I do not understand how these big companies and government offices got hit so hard people need to get fired. I own a small company of 25 people all my computers regularly get the latest windows updates have antivirus and malwarebytes installed are backed up everyday to a back up drive and to the cloud and my most important file quickbooks is backed up 3 times a day once to an external harddrive one using the cloud backup program that comes installed with quickbooks and to the company cloud backup spideroak. I also use an advanced firewall PFsense that gets updated daily for the latest threats. If I owned a big corporation and got hit with this ransomware that was totally preventable the guy in charge of IT would be fired.

[emu steve]

I used to work IT in a large federal agency and we had almost no cyber issues.

We took patching, A/V, etc. very seriously. The server team sent out patches, A/V files, forced reboots to ensure patches were installed, etc.

It is IT ops which needs to be done well.

[Lowell]

I do not understand how these big companies and government offices got hit so hard people need to get fired. I own a small company of 25 people all my computers regularly get the latest windows updates have antivirus and malwarebytes installed are backed up everyday to a back up drive and to the cloud and my most important file quickbooks is backed up 3 times a day once to an external harddrive one using the cloud backup program that comes installed with quickbooks and to the company cloud backup spideroak. I also use an advanced firewall PFsense that gets updated daily for the latest threats. If I owned a big corporation and got hit with this ransomware that was totally preventable the guy in charge of IT would be fired.

It's good that you do all that. It gives you a fighting chance because while prevention is a must, the real game is not about prevention, it's about recovery.
Yet you can do all that but it doesn't stop someone from bribing/extorting your IT guy who has all the keys and knows where all the bodies are buried. That's how the NSA tools got out, that is how Snowden and Bradley Manning made their dumps.

From what I am reading as this spread across Asia today most computers getting hit are those using stolen operating system software that doesn't benefit from being able to update. Winners = Microsoft and Malwarebytes.

[Jimaz]

Here's the Wikipedia article: WannaCry ransomware attack.

[emu steve]

Yes, and it appears that the most vulnerable O/S is XP as Microsoft terminated support years ago and yes, Microsoft got serious years ago about not updating bootlegged copies of their O/S.

So unpatched or bootleg copies of other O/S are at risk.

Interesting, I emailed a fmr. colleague at work today [[headquarters of a federal agency) and asked their reactions:

"[[name) mentioned management was loosing their shit over the weekend, but she told them if she wasn't worried they didn't need to be either. "

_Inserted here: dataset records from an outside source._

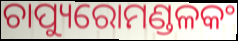
ଚାପ୍ୟୁରୋମଣ୍ଡଳକଂ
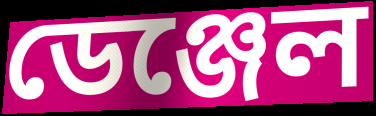
ডেঞ্জেল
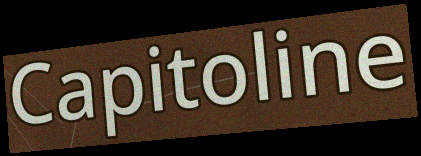
Capitoline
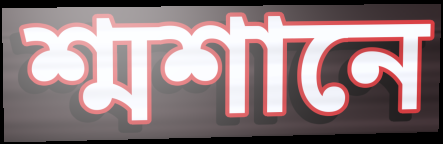
শ্মশানে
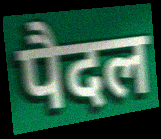
पैदल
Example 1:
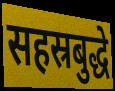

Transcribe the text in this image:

सहस्रबुद्धे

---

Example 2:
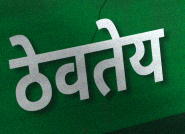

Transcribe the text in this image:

ठेवतेय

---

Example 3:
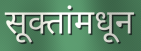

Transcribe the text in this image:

सूक्तांमधून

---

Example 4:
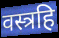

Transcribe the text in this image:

वस्त्रहि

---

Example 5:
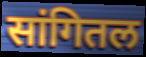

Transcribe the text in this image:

सांगितल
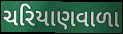
ચરિયાણવાળા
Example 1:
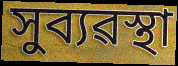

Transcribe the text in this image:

সুব্যৱস্থা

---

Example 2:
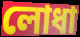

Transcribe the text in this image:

লোধা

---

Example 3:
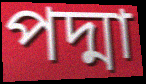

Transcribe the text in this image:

পদ্মা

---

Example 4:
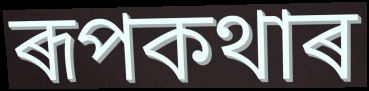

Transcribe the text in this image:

ৰূপকথাৰ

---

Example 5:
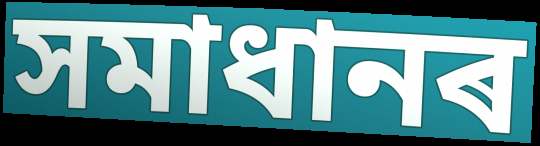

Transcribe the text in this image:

সমাধানৰ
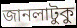
জানলাটুকু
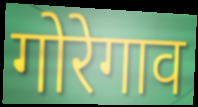
गोरेगाव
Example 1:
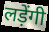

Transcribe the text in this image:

लड़ेंगी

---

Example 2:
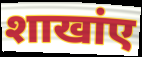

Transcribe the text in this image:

शाखांए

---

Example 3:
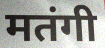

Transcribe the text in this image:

मतंगी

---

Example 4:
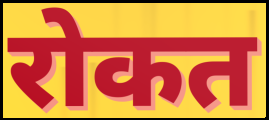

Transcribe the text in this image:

रोकत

This manager is responsible for IT ops at headquarters of this agency.

This is a case of understanding the exposure and risk. Apparently this manager was 100% sure that the headquarters computers were at zero risk.

This agency has a robust cyber-security operation.

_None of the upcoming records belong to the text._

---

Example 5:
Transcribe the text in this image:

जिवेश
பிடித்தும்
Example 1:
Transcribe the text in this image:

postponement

I later heard on local radio this afternoon that it was a total non-issue for the federal government.

I remember the federal government was pushing hard a half dozen years ago to get rid of XP.

[Zacha341]

Got it! Thanks.

Sorry late night half asleep post when you are done backing up an external hard drive it must be unplugged from your computer or the virus will encyrpt the files on the backup drive also the best bet is to back up to a cloud server

[Danny]

Please be advised the Ransomware malwarebytes have a delivery system by e-mail. I have made my own patch to lock to any bad warebytes to my e-mail account via spam. Only I have to do is deleted away.

[Jimaz]

“Dear Lord, please protect our files … from the people trying to protect our files.”

[Cincinnati_Kid]

This has nothing to do with the attack, but the Win 10 anniversary update patch, screwed my computer up Sunday. It said don't turn off your computer, while it updates, after I rebooted it, all my startup programs on the desktop, have disappeared. Called Microsoft and they said it will take 48 hrs before a tech will get back to me. Total BS.